Optimization of Small Object Detection Model Based on YOLOv8

WANG Guoming, JIA Daiwang*()   

  1. School of Computer Science and Engineering, Anhui University of Science and Technology, Huainan 232001, Anhui, China
  • Received:2024-06-21 Revised:2024-08-11 Online:2025-12-15 Published:2024-10-21
  • Contact: JIA Daiwang

摘要:

深度学习在目标检测领域的广泛应用显著提升了对大中目标的检测能力。然而, 针对小目标检测, 由于其固有的尺度小、背景复杂等挑战, 传统的目标检测算法常常会出现漏检、误检。为了提高小目标检测的精度, 对YOLOv8模型进行研究。首先, 将主干部分的卷积模块替换为RFAConv模块, 增强了模型对于复杂图像的处理能力; 其次, 在Neck部分引入混合局部通道注意力(MLCA)机制, 能够在保持计算效率的同时, 帮助模型更高效地融合不同层次的特征; 再次, 将YOLOv8的Detect头替换为Detect_FASFF头, 以解决不同特征尺度间的一致性问题, 并增强模型对小目标的检测能力; 最后, 将完全交并比(CIoU)损失函数替换为Focaler-IoU损失函数, 使模型更关注难以精确定位的小目标。实验结果显示: 改进后的模型在小目标稀疏的FloW-Img数据集上mAP@0.5提高了4.8百分点, mAP@0.5:0.95提高了3.0百分点; 在小目标密度高的VisDrone2019数据集上, mAP@0.5提升了5.9百分点, mAP@0.5:0.95提高了4.0百分点。同时还在低空数据集AU-AIR以及行人密集检测数据集WiderPerson上做了泛化对比实验。结果表明, 优化后的模型相比较原模型在小目标检测精度上有显著提升, 且适用范围更广。

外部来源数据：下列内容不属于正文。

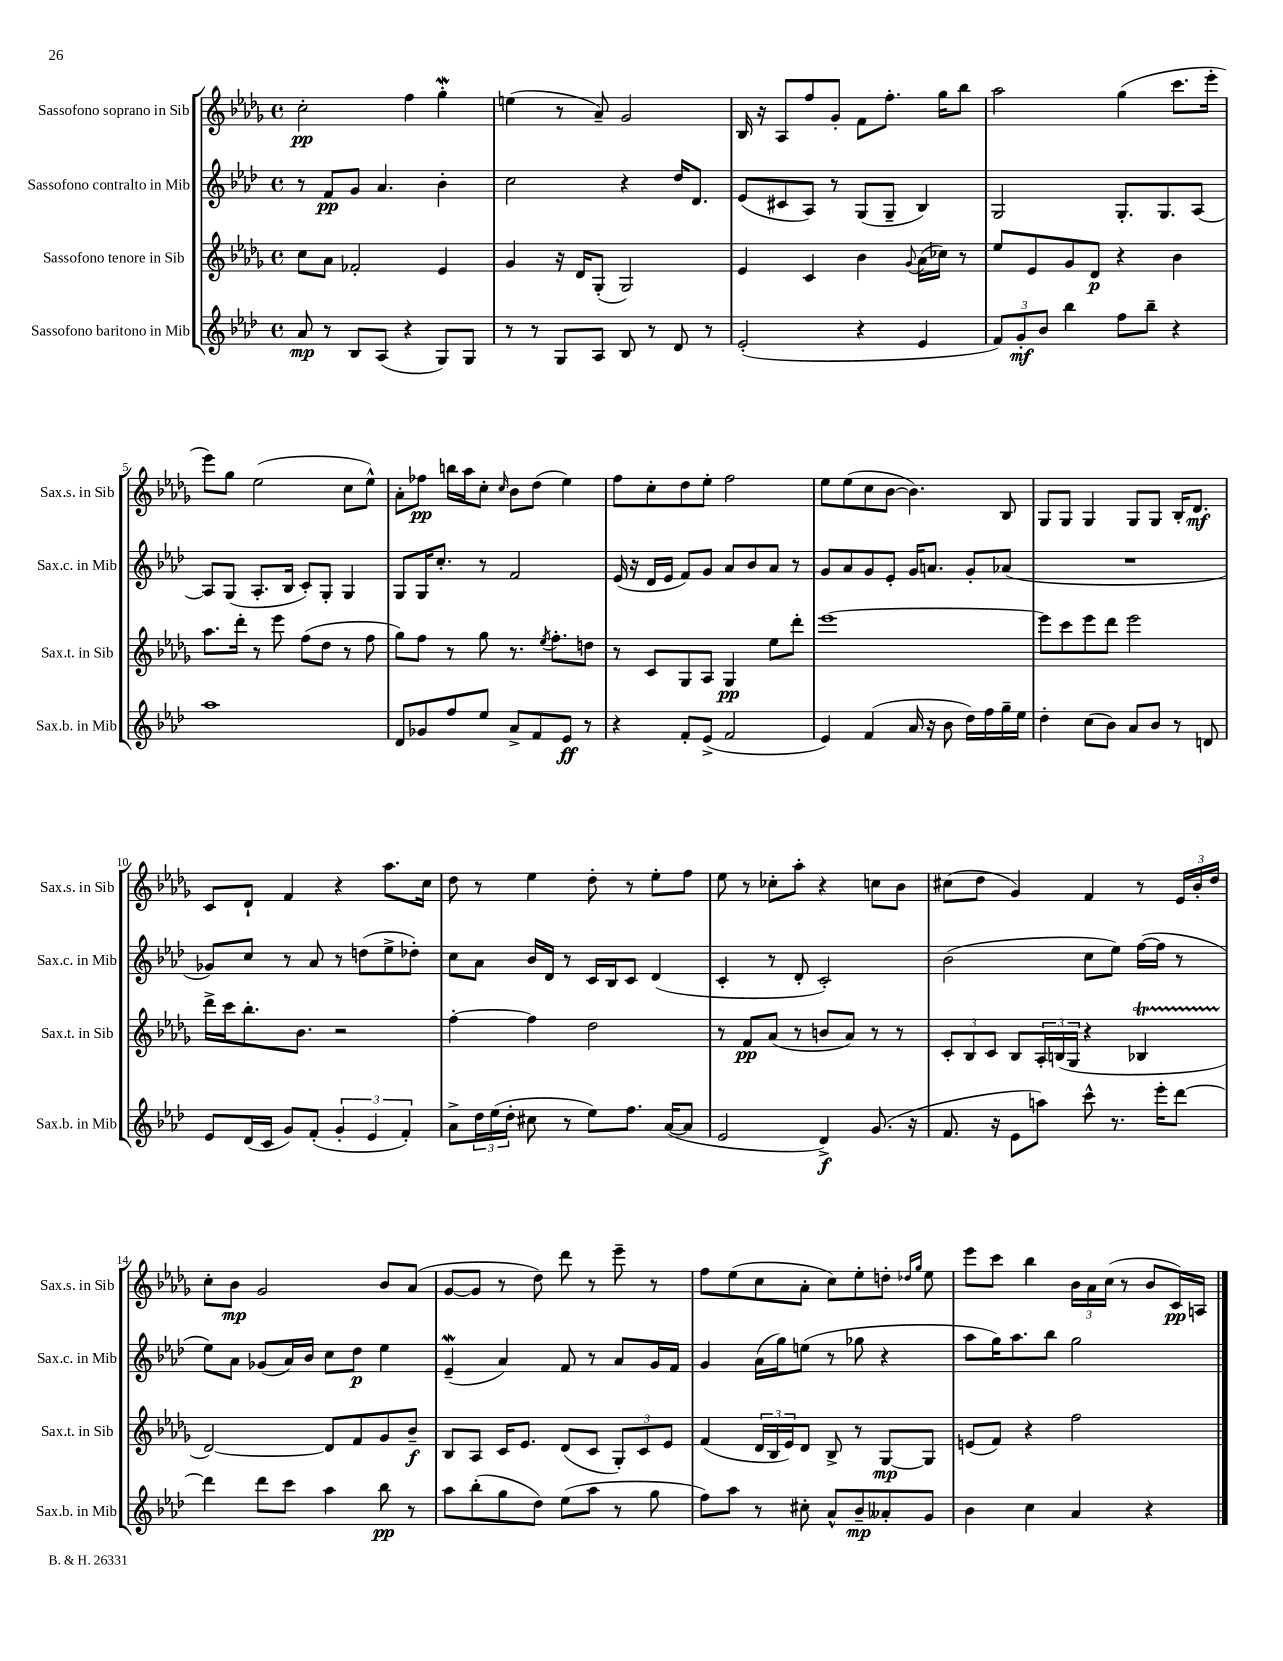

**kern	**kern	**kern	**kern
*staff4	*staff3	*staff2	*staff1
*clefG2	*clefG2	*clefG2	*clefG2
*k[b-e-a-d-]	*k[b-e-a-d-g-]	*k[b-e-a-d-]	*k[b-e-a-d-g-]
*M4/4	*M4/4	*M4/4	*M4/4
*met(c)	*met(c)	*met(c)	*met(c)
8a-	8cc	8r	2cc'
8r	8a-	8f	.
8B-	2f-'	8g	.
(8A-	.	4.a-	.
4r	.	.	4ff
8G)	4e-	4b-'	4gg-'
8G	.	.	.
=	=	=	=
8r	4g-	2cc	(4ee
8r	.	.	.
8G	16r	.	8r
.	16d-	.	.
8A-	(8G-'	.	8a-~)
8B-	2G-)	4r	2g-
8r	.	.	.
8d-	.	16dd-	.
.	.	8.d-	.
8r	.	.	.
=	=	=	=
(2e-'	4e-	(8e-	16B-
.	.	.	16r
.	.	8c#	8A-
.	4c	8A-)	8ff
.	.	8r	8g-'
4r	4b-	(8G	8f
.	.	8G~	8.ff'
.	8qqg-	.	.
4e-	(16a-	4B-)	.
.	16cc-)	.	16gg-
.	8r	.	8bb-
=	=	=	=
12f)	8ee-	2G	2aa-
12g'	.	.	.
.	8e-	.	.
12b-	.	.	.
4bb-	8g-	.	.
.	8d-	.	.
8ff	4r	8.G'	(4gg-
8bb-~	.	.	.
.	.	8.G	.
4r	4b-	.	8.ccc
.	.	[8A-	.
.	.	.	16eee-'
=	=	=	=
1aa-	8.aa-	8A-]	8eee-)
.	.	(8G	8gg-
.	16ddd-'	.	.
.	8r	8.A-'	(2ee-
.	8eee-	.	.
.	.	16B-	.
.	(8ff	8c')	.
.	8dd-	8G'	.
.	8r	4G	8cc
.	8ff	.	8ee-^^)
=	=	=	=
8d-	8gg-)	8G	8a-'
8g-	8ff	16G	8ff-
.	.	8.cc'	.
8ff	8r	.	16bb
.	.	.	16aa-
8ee-	8gg-	8r	8cc'
.	.	.	16qqcc
8a-^	8.r	2f	8b-
8f	.	.	(8dd-
.	8qee-	.	.
.	8.ff'	.	.
8e-	.	.	4ee-)
8r	8dd	.	.
=	=	=	=
4r	8r	(16e-	8ff
.	.	16r	.
.	8c	16d-	8cc'
.	.	16e-	.
8f'	8G-	8f)	8dd-
(8e-^	8A-	8g	8ee-'
2f	4G-	8a-	2ff
.	.	8b-	.
.	8ee-	8a-	.
.	8ddd-'	8r	.
=	=	=	=
4e-)	[1eee-	8g	8ee-
.	.	8a-	(8ee-
(4f	.	8g	8cc
.	.	8e-'	[8b-
16a-	.	16g	4.b-])
16r	.	8.a	.
8b-	.	.	.
16dd-)	.	8g'	.
16ff	.	.	.
16gg~	.	(8a-	8B-
16ee-	.	.	.
=	=	=	=
4dd-'	8eee-]	1r	8G-
.	8ccc	.	8G-
(8cc	8eee-	.	4G-
8b-)	8ddd-	.	.
8a-	2eee-	.	8G-
8b-	.	.	8G-
8r	.	.	16B-'
.	.	.	8.d-
8d	.	.	.
=	=	=	=
8e-	16ddd-^	8g-)	8c
.	16ccc	.	.
(16d-	8.bb-'	8cc	8d-`
16c	.	.	.
8g)	.	8r	4f
.	8.b-	.	.
(8f'	.	8a-	.
6g'	2r	8r	4r
.	.	(8dd	.
6e-	.	.	.
.	.	8ee-^	8.aa-
6f')	.	.	.
.	.	8dd-')	.
.	.	.	16cc
=	=	=	=
8a-^	[4ff'	8cc	8dd-
24dd-	.	8a-	8r
(24ee-	.	.	.
24dd-'	.	.	.
8cc#	4ff]	16b-	4ee-
.	.	16d-	.
8r	.	8r	.
8ee-)	2dd-	16c	8dd-'
.	.	16B-	.
8.ff	.	8c	8r
.	.	(4d-	8ee-'
([16a-	.	.	.
8a-]	.	.	8ff
=	=	=	=
2e-	8r	4c'	8ee-
.	8f	.	8r
.	(8a-	8r	8cc-'
.	8r	8d-'	8aa-'
4d-^)	8b	2c')	4r
.	8a-)	.	.
(8.g	8r	.	8cc
.	8r	.	8b-
16r	.	.	.
=	=	=	=
8.f	12c'	(2b-	(8cc#
.	12B-	.	.
.	.	.	8dd-
.	12c	.	.
16r	.	.	.
8e-	8B-	.	4g-)
8aa)	24A-'	.	.
.	(24B	.	.
.	24G-	.	.
8ccc^^	4r	8cc	4f
8.r	.	8ee-)	.
.	4B-	([16ff	8r
16eee-'	.	16ff]	.
[8ddd-	.	8r	24e-
.	.	.	24b-'
.	.	.	24dd-
=	=	=	=
4ddd-]	[2d-)	8ee-)	8cc'
.	.	8a-	8b-
8ddd-	.	(8g-	2g-
8ccc	.	16a-)	.
.	.	16b-	.
4aa-	8d-]	8cc	.
.	8f	8dd-	.
8bb-	8g-	4ee-	8b-
8r	8b-~	.	(8a-
=	=	=	=
8aa-	8B-	(4e-~	[8g-
(8bb-'	8A-	.	8g-]
8gg	16c	4a-)	8r
.	8.e-	.	.
8dd-)	.	.	8dd-)
(8ee-	(8d-	8f	8ddd-
8aa-	8c	8r	8r
8r	12G-')	8a-	8eee-~
.	12c	.	.
8gg	.	16g	8r
.	12e-	.	.
.	.	16f	.
=	=	=	=
8ff)	(4f	4g	8ff
8aa-	.	.	(8ee-
8r	24d-	(16a-	8cc
.	24B-	.	.
.	.	16gg)	.
.	24e-)	.	.
8cc#'	8d-	(8ee	8a-'
8a-^^	8B-^	8r	8cc)
8b-~	8r	8gg-	8ee-'
8a--'	[8G-	4r	8dd'
.	.	.	16qqdd-
.	.	.	16qqgg-
8g	8G-]	.	8ee-
=	=	=	=
4b-	(8e	8aa-	8eee-
.	8f)	16gg)	8ccc
.	.	8.aa-	.
4cc	4r	.	4bb-
.	.	8bb-	.
4a-	2ff	2gg	24b-
.	.	.	24a-
.	.	.	(24cc
.	.	.	8r
4r	.	.	8b-
.	.	.	16c)
.	.	.	16A
==	==	==	==
*-	*-	*-	*-
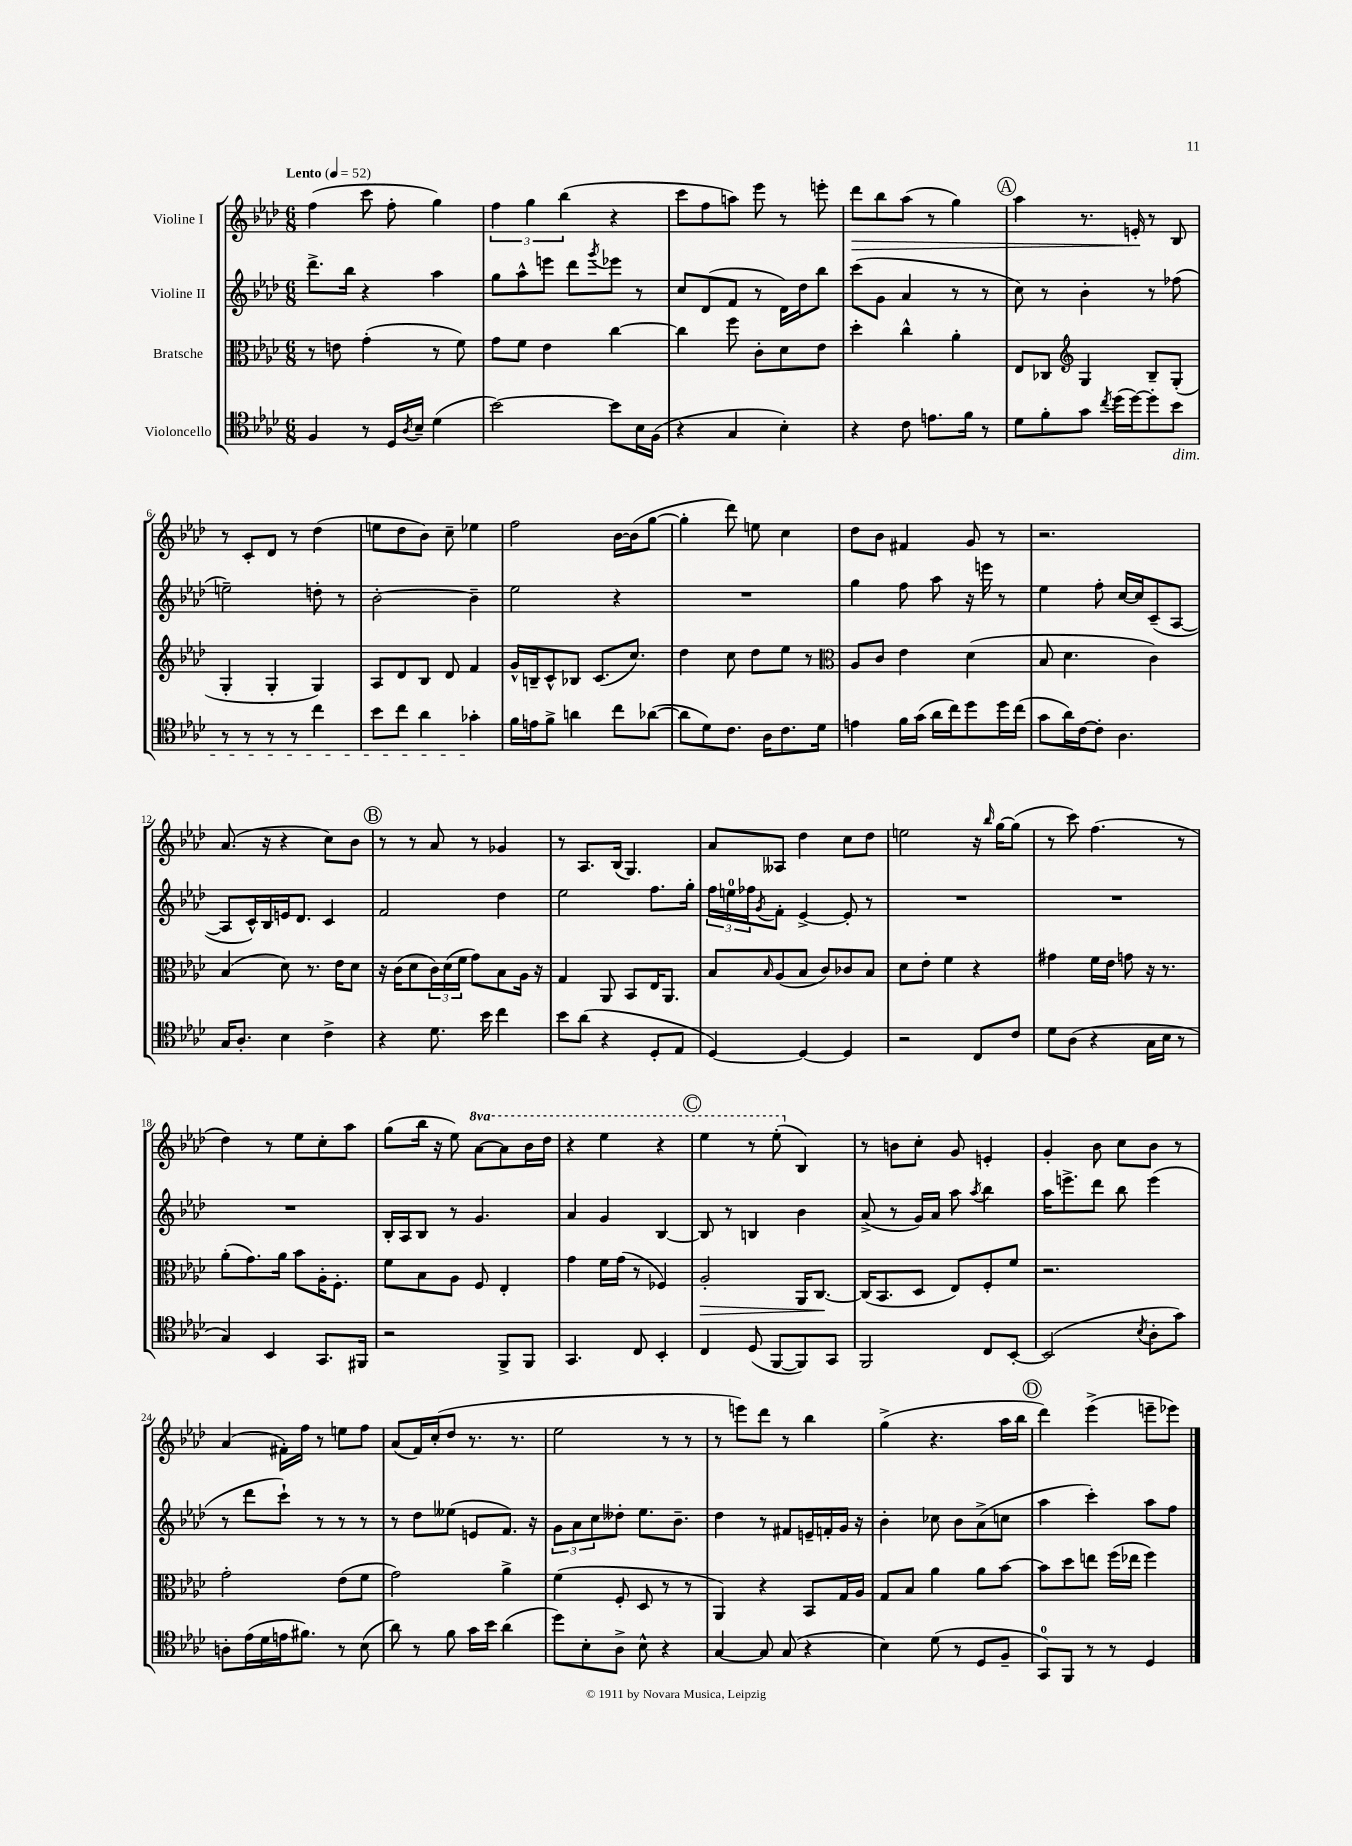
<<
\new StaffGroup <<
\new Staff = "s0" \with { instrumentName = "Violine I" } {
    \clef treble \key aes \major \numericTimeSignature \time 6/8 \set Staff.ottavationMarkups = #ottavation-simple-ordinals \tempo "Lento" 4 = 52
    f''4( c'''8 f''8-. g''4) |
    \tuplet 3/2 { f''4 g''4 bes''4( } r4 |
    c'''8 f''8 a''8) ees'''8 r8 e'''8-. |
    des'''8\> bes''8 aes''8( r8 g''4) |
    \mark \markup { \circle "A" } aes''4 r8. e'16-.\! r8 bes8 |
    r8 c'8-. des'8 r8 des''4( |
    e''8 des''8 bes'8) c''8-- ees''4 |
    f''2 bes'16~ bes'16( g''8~ |
    g''4-. des'''8) e''8 c''4 |
    des''8 bes'8 fis'4 g'8 r8 |
    r2. |
    aes'8.( r16 r4 c''8) bes'8 |
    \mark \markup { \circle "B" } r8 r8 aes'8 r8 ges'4 |
    r8 aes8. bes16( g4.) |
    aes'8 aeses8 des''4 c''8 des''8 |
    e''2 r16 \grace { bes''16 } g''16~ g''8( |
    r8 c'''8) f''4.( r8 |
    des''4) r8 ees''8 c''8-. aes''8 |
    g''8( bes''16 r16 ees''8) \ottava #1 aes''8~ aes''8 bes''16 des'''16 |
    r4 ees'''4 r4 |
    \mark \markup { \circle "C" } ees'''4 r8 ees'''8-.( \ottava #0 bes4) |
    r8 b'8 c''8-. g'8 e'4-. |
    g'4-. bes'8 c''8 bes'8 r8 |
    aes'4( fis'16-.) f''16 r8 e''8 f''8 |
    aes'8( f'16) c''16-.( des''8 r8. r8. |
    ees''2 r8 r8 |
    r8 e'''8) des'''8 r8 bes''4 |
    g''4->( r4. aes''16 bes''16 |
    \mark \markup { \circle "D" } des'''4) ees'''4->( e'''8-- ees'''8) \bar "|." |
}
\new Staff = "s1" \with { instrumentName = "Violine II" } {
    \clef treble \key aes \major \numericTimeSignature \time 6/8
    des'''8.-> bes''16 r4 aes''4 |
    g''8 aes''8-^ e'''8 des'''8 \acciaccatura { g'''8 } ees'''8 r8 |
    c''8 des'8( f'8 r8 des'16) des''16 bes''8 |
    c'''8( g'8 aes'4 r8 r8 |
    \mark \markup { \circle "A" } c''8) r8 bes'4-. r8 fes''8( |
    e''2--) d''8-. r8 |
    bes'2~-. bes'4-- |
    ees''2 r4 |
    R2. |
    g''4 f''8 aes''8 r16 e'''16 r8 |
    ees''4 f''8-. c''16~ c''16 c'8--( aes8~ |
    aes8 c'16-^) bes16 e'16 des'8. c'4 |
    \mark \markup { \circle "B" } f'2 des''4 |
    ees''2 f''8. g''16-. |
    \tuplet 3/2 { f''16 e''16-0 fes''16 } \acciaccatura { g'8 } f'8-. ees'4~-> ees'8-. r8 |
    R2. |
    R2. |
    R2. |
    bes16-. aes16 bes8 r8 g'4. |
    aes'4 g'4 bes4~ |
    \mark \markup { \circle "C" } bes8 r8 b4 bes'4 |
    aes'8->( r8 g'16) aes'16 aes''8 \acciaccatura { aes''8 } bes''4 |
    aes''16 e'''8.-> des'''8 bes''8 e'''4( |
    r8 des'''8 c'''8-!) r8 r8 r8 |
    r8 des''8 eeses''8( e'8 f'8.) r16 |
    \tuplet 3/2 { g'8 aes'8 c''8 } deses''8-. ees''8. bes'8.-- |
    des''4 r8 fis'8 e'16-- f'16-. g'16 r16 |
    bes'4-. ces''8 bes'8 aes'8->( c''8 |
    \mark \markup { \circle "D" } aes''4 c'''4-.) aes''8 f''8 \bar "|." |
}
\new Staff = "s2" \with { instrumentName = "Bratsche" } {
    \clef alto \key aes \major \numericTimeSignature \time 6/8
    r8 e'8 g'4-.( r8 f'8) |
    g'8 f'8 ees'4 c''4~ |
    c''4 f''8 c'8-. des'8 ees'8 |
    des''4-. c''4-^ aes'4-. |
    \mark \markup { \circle "A" } ees8 ces8 \clef treble g4 bes8-- g8-.( |
    g4-. g4-. g4) |
    aes8 des'8 bes8 des'8 f'4 |
    g'16-^ b16-- c'8-^ bes8 c'8.( c''8.) |
    des''4 c''8 des''8 ees''8 r8 |
    \clef alto aes8 c'8 ees'4 des'4( |
    bes8 des'4. c'4) |
    bes4( des'8) r8. ees'16 des'8 |
    \mark \markup { \circle "B" } r16 c'16( des'8 \tuplet 3/2 { c'16) des'16( f'16 } g'8) bes8 aes16 r16 |
    g4 aes,8 bes,8 ees16 aes,8. |
    bes8 \grace { bes16 } aes8( bes8 c'8) ces'8 bes8 |
    des'8 ees'8-. f'4 r4 |
    gis'4 f'16 ees'16 g'8 r16 r8. |
    aes'8-.( g'8.) aes'16 bes'8 aes16-. f8.-. |
    f'8 bes8 aes8 f8 ees4-. |
    g'4 f'16 g'16( r8 fes4) |
    \mark \markup { \circle "C" } aes2-.\> aes,16 c8.~\! |
    c16( bes,8. des8 ees8) f8-. f'8 |
    r2. |
    g'2-. ees'8( f'8 |
    g'2) aes'4-> |
    f'4( f8-. des8 r8 r8 |
    aes,4) r4 bes,8 g16 aes16 |
    g8 bes8 aes'4 aes'8 bes'8~ |
    \mark \markup { \circle "D" } bes'8 des''8 e''8 f''16( ees''16 f''4) \bar "|." |
}
\new Staff = "s3" \with { instrumentName = "Violoncello" } {
    \clef tenor \key aes \major \numericTimeSignature \time 6/8
    f4 r8 des16 \acciaccatura { aes8 } bes16-- des'4( |
    bes'2~) bes'8 bes16 f16( |
    r4 g4 bes4-.) |
    r4 c'8 e'8. f'16 r8 |
    \mark \markup { \circle "A" } des'8 f'8-. g'8 \acciaccatura { c''8 } des''16( des''16~) des''8-. bes'8\dim |
    r8 r8 r8 r8 c''4 |
    bes'8 c''8 aes'4 ges'4-.\! |
    f'16 e'16 f'8-> a'4 c''8 aes'8~( |
    aes'8 des'8) c'8. aes16 c'8. des'16 |
    e'4 f'16 g'16( aes'16 c''16) des''8 des''16 c''16( |
    g'8 aes'16) c'16~ c'8-. aes4. |
    g16 aes8.-. bes4 c'4-> |
    \mark \markup { \circle "B" } r4 des'8. bes'16 c''4 |
    bes'8 aes'8( r4 des8-. ees8 |
    des4~) des4~ des4 |
    r2 c8 c'8 |
    des'8 aes8( r4 g16 bes16 r8 |
    g4) bes,4 g,8. fis,16 |
    r2 f,8-> f,8 |
    g,4. c8 bes,4-. |
    \mark \markup { \circle "C" } c4 des8( f,8~ f,8) g,8 |
    f,2 c8 bes,8~-. |
    bes,2( \acciaccatura { bes8 } aes8-. g'8) |
    a8-. ees'16( des'16 e'16 fis'8.) r8 bes8( |
    aes'8) r8 f'8 g'16 bes'16 aes'4( |
    des''8) bes8-. aes8-> bes8-^ r4 |
    g4~ g8 g8( r4 |
    bes4) des'8( r8 des8 f8-- |
    \mark \markup { \circle "D" } g,8-0) f,8 r8 r8 des4 \bar "|." |
}
>>
>>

关键词: 深度学习, YOLOv8网络模型, 小目标检测, 注意力机制, 损失

Abstract:

Deep learning-based object detection has significantly improved the detection of medium and large targets. However, when detecting small objects, traditional algorithms often face challenges such as missed detections and false positives owing to the inherent issues of small scale and complex backgrounds. Therefore, this study aims to enhance the accuracy of small object detection by improving the YOLOv8 model. First, the convolutional module in the backbone is replaced with the RFAConv module, which enhances the ability of the model to process complex images. Second, a Mixed Local Channel Attention (MLCA) mechanism is introduced in the neck part, allowing the model to fuse features from different layers more efficiently while maintaining computational efficiency. Third, the Detect head of YOLOv8 is replaced with the Detect_FASFF head to address the inconsistency between different feature scales and improve the ability of the model to detect small objects. Finally, the Complete Intersection over Union (CIoU) loss function is replaced with the Focaler-IoU loss function, enabling the model to focus more on small objects that are difficult to locate precisely. Experimental results show that the improved model increases mAP@0.5 by 4.8 percentage points and mAP@0.5:0.95 by 3.0 percentage points on the FloW-Img dataset, which is sparse in small objects. On the VisDrone2019 dataset which has a high density of small objects, mAP@0.5 increases by 5.9 percentage points and mAP@0.5:0.95 improves by 4.0 percentage points. In addition, generalization comparison experiments are conducted on the low-altitude dataset AU-AIR and the pedestrian-dense detection dataset WiderPerson. The optimized model significantly improves the accuracy of small object detection compared with the original model and expands its applicability.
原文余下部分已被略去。